Using the information:
1. Answer these questions from the excerpt about the serial Motel, one line per answer, marked like the questions:
(a) What kind of business did Rod Gillian run?
(b) What job did Liz Gillian hold, and for whom?
(c) Why did Enid Lorimer go back to England in the early 1950s?
2. Using the excerpt about the serial Motel, name every child of Hal and Mary Gillian, and give the actor who played each one.

Excerpted text:

>>

In light of what was to come with sexy prime time soaps in the 1970s, Motel was probably quite tame although at the time the benchmark for Aussie serials had been set with Bellbird, so the bar for controversy was pretty low.
The motel in the series was run by middle-aged couple Hal and Mary Gillian (Walter Sullivan and Brenda Senders). Their eldest son Rod (New Zealand actor Noel Trevarthen) ran an advertising agency but was somewhat dependent on his wife, Gaye (Jill Forster), the daughter of a wealthy businessman (Tony Bazell). Gaye was the typical soapie schemer who was frequently unfaithful to her husband.
The Gillians’ eldest daughter Liz (Gae Anderson) was secretary to a government minister, Paul Drennan (Brian James), and was also his mistress.
The younger Gillian son, Chris (Gregory Ross), was the rebellious teenager, mixing with the local gang led by Bruce Jackson (Harold Hopkins). Somewhat more stable was the second Gillian daughter, Sue (Janne Walmsley), married to the local chemist (played by Jack Thompson in his first TV acting role).
Other characters were motel employees Maria (Margot Reid) and Janie (Maggie Gray), motel owner Alec Evans (John Faasen) and church minister Reverend Larcombe (Ross Higgins).
But the show’s stand out was the local matriarch Bunty Creighton, played by 80-year Enid Lorimer, making her Australian TV debut. English-born Lorimer was an actress in Australian radio serials as far back as the 1920s. In the early 1950s, with television soon to come to Australia, she went back to her native England to learn television and stayed for over 10 years before returning to Australia in time for her 80th birthday.

<<

Data extracts:
>>

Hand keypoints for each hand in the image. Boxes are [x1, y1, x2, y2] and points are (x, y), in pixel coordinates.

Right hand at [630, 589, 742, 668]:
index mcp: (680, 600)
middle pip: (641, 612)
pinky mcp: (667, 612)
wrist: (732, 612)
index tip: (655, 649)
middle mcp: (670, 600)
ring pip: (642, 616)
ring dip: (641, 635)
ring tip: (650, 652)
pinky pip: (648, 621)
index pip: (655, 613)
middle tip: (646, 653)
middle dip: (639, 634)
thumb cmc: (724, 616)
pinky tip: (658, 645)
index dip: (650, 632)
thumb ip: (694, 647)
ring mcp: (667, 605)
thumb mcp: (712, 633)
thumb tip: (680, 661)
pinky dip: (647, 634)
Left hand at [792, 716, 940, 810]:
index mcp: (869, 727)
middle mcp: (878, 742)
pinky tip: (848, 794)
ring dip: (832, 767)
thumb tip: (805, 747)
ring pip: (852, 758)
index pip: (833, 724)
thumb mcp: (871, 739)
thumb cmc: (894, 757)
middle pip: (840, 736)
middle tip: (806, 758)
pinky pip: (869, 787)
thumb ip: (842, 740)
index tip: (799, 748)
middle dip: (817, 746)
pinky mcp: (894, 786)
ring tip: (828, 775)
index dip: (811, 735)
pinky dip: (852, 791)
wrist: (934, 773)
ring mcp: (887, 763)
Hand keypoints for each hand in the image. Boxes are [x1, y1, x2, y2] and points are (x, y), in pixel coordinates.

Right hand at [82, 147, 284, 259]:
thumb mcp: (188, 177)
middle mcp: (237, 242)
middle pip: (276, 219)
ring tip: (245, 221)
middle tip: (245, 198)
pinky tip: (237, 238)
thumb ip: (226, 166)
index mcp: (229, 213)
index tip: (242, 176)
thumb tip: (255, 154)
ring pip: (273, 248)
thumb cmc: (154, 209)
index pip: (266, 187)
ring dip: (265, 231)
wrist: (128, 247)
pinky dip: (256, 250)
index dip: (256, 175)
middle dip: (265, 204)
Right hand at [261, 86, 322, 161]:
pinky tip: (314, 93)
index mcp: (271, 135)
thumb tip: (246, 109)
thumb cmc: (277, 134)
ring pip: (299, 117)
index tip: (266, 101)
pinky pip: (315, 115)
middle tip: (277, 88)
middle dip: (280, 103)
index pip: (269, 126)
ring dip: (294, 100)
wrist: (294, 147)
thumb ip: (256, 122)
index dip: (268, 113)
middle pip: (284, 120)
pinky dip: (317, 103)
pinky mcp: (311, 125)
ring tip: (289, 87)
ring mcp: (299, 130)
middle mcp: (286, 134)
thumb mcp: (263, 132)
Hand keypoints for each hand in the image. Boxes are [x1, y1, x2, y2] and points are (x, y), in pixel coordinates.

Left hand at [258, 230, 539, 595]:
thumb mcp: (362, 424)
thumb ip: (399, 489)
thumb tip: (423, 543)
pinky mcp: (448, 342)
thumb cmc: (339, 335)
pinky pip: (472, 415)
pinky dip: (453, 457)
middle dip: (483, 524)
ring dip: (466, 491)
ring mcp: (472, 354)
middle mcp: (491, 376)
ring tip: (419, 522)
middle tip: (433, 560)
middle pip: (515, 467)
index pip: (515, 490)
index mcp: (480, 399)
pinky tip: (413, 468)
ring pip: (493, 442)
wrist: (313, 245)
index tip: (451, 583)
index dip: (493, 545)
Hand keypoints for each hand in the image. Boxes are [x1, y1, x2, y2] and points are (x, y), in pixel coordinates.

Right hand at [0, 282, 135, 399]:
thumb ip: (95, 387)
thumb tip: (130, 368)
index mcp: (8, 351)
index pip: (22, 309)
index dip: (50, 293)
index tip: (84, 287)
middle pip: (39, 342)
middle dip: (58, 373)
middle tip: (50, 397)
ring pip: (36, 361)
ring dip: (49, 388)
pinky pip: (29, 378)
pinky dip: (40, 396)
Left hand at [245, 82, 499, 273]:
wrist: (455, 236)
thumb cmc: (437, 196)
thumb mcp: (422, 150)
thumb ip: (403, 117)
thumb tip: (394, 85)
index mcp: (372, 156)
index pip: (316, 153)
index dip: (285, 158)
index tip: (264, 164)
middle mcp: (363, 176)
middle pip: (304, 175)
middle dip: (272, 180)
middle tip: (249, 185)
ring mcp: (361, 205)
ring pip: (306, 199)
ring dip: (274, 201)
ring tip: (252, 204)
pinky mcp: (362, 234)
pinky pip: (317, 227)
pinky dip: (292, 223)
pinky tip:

<<

Your written answers:
1.
(a) An advertising agency.
(b) She was secretary to the government minister Paul Drennan.
(c) To learn television, since it was soon to come to Australia.

2.
Rod (Noel Trevarthen)
Liz (Gae Anderson)
Chris (Gregory Ross)
Sue (Janne Walmsley)